Simply create an integer array:
int[] pos=new array[2];
Change the return type:
public int[] findNextAvailable(){
In each of the if statements change the contents so that it reads:
pos[0]=i;
pos[1]=j;
return pos;
The end result will look something like this:
public int[] findNextAvailable()
{
int[] pos=new array[2];
for (int i=0; i<seatlist.length; i++)
{
for (int j=0; j<seatlist[i].length; j++)
{
if (seatlist[i][j]==0)
{
pos[0]=i;
pos[1]=j;
return pos;
}
}
}
//none found so return minus one.
pos[0]=-1;
pos[1]=-1;
return pos;
}
there are many different types of searches, some faster and some easier to do.
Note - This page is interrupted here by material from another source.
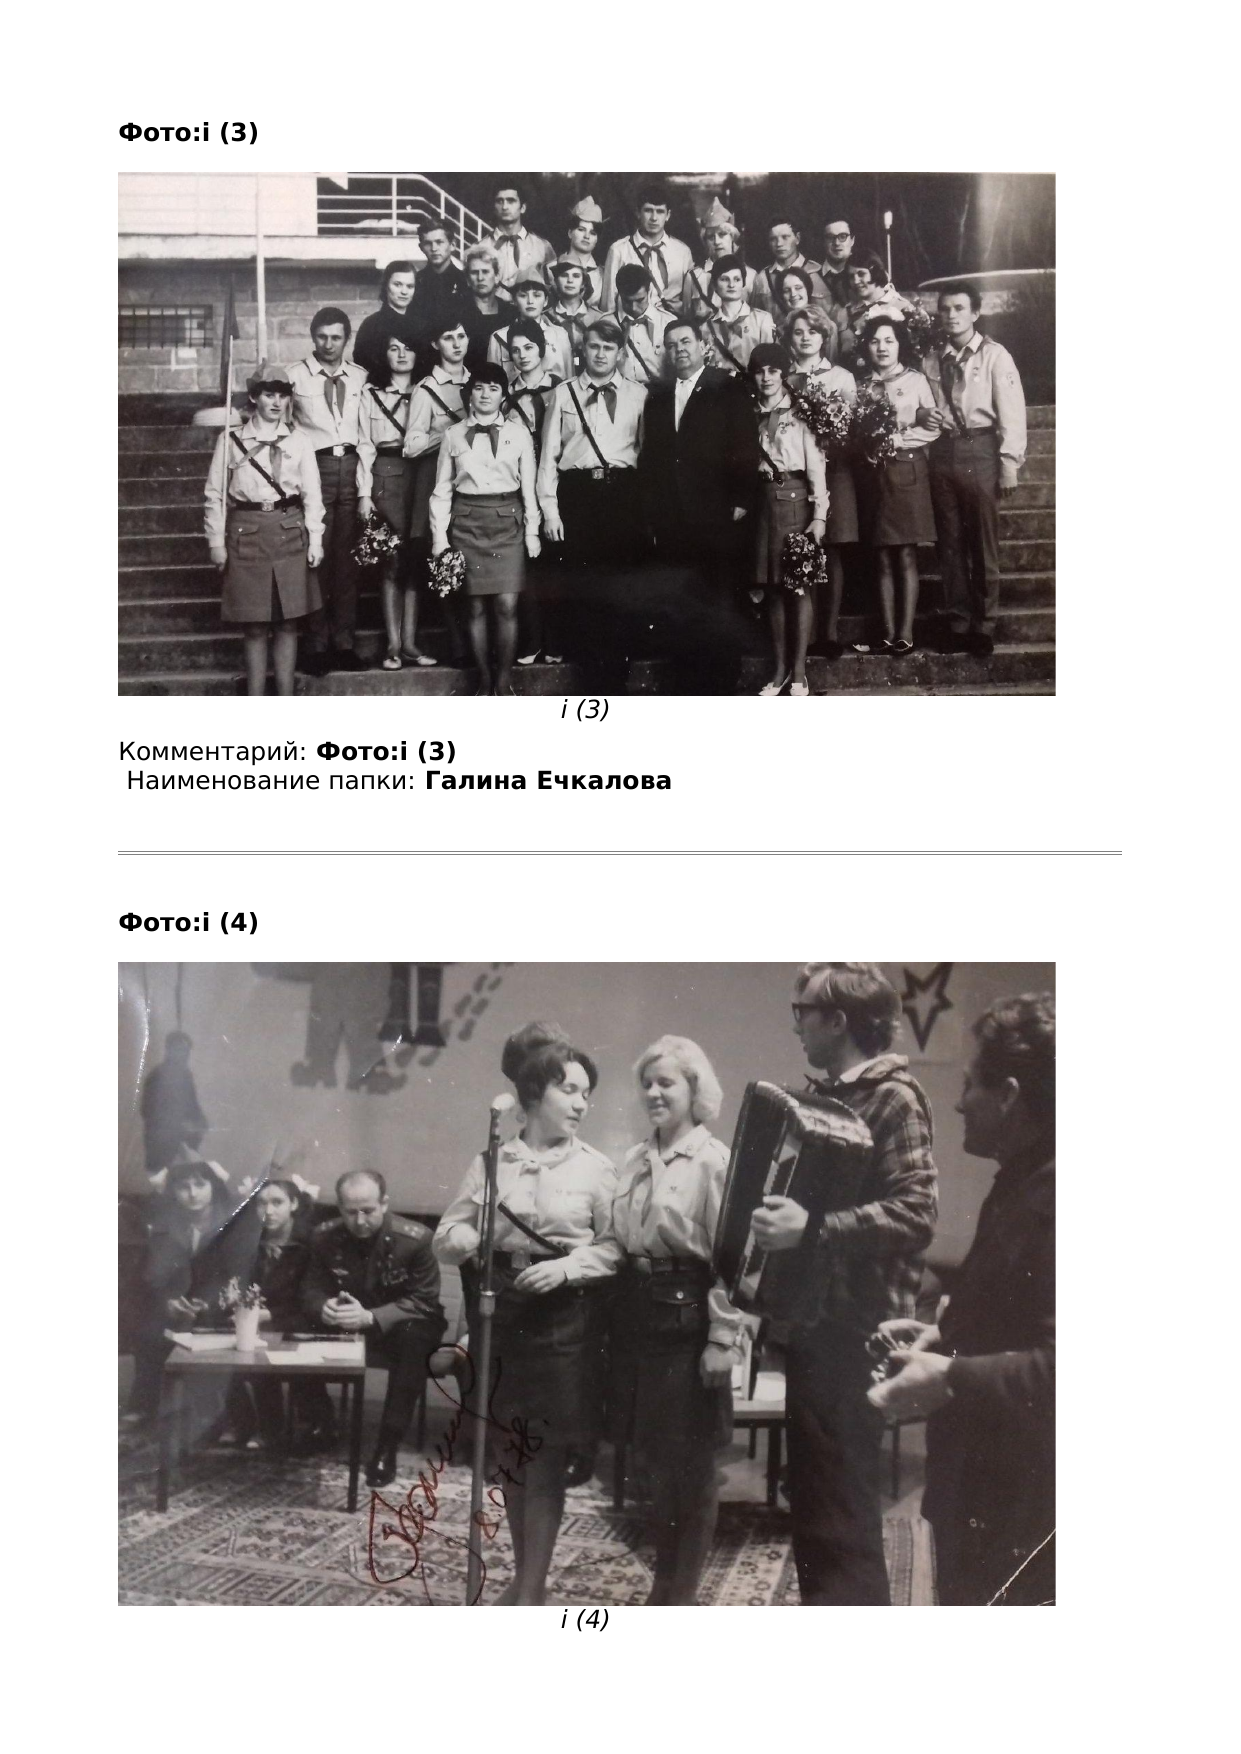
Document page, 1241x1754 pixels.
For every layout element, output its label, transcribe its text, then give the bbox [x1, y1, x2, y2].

Here's a program i made that has methods for all types of them. you will have to modify them a bit so it will search a 2d array but it shouldn't be too hard.
'
package linear_search;
import java.util.Arrays;
import java.util.Scanner;
public class Linear_search {
int[] array = {10,12,42,7,22,1,3,4,5,9};
int ans;
int num;
int min;
int max;
void start(){
arraySort(array);
dump(array);
Scanner scan = new Scanner(System.in);
System.out.println("Enter a value to search:");
num = scan.nextInt();
ans = recursiveBinarySearch(array, 0, array.length-1);
if(ans == -1){
System.out.println("Your value was not found");
} else {
System.out.println("Your value was found at position " + ans);
}
}
void dump(int[] array){
for(int i = 0; i < array.length ; i++){
System.out.print(array[i] + " ");
}
System.out.println();
}
int linearsearch(int[] array){
for(int i = 0; i < array.length; i++){
if(array[i] == num){
return i;
}
}
return -1;
}
int binarysearch(int[] array){
min = 0;
max = array.length -1;
int mid = (min + max) / 2;
while(array[mid] != num){
if(num > array[mid]){
min = mid+1;
mid = (min + max) / 2;
}
if(num < array[mid]){
max = mid-1;
mid = (min + mid) / 2;
}
if(min == max && array[mid] != num){
return -1;
}
}
return mid;
}
int recursiveBinarySearch(int[] array, int min, int max){
int mid = (min + max) / 2;
if(array[mid] == num){
return mid;
}
if(min == max && array[mid] != num){
return -1;
}
if(num > array[mid]){
return recursiveBinarySearch(array, mid+1, max);
}
if(num < array[mid]){
return recursiveBinarySearch(array, min, mid-1);
}
return mid;
}
void arraySort(int[] a){
Arrays.sort(array);
}
public static void main(String[] args) {
Linear_search main = new Linear_search();
main.start();
}
}
'
you will just have to remove the scanner and hard code in "0" for the default value you should search for.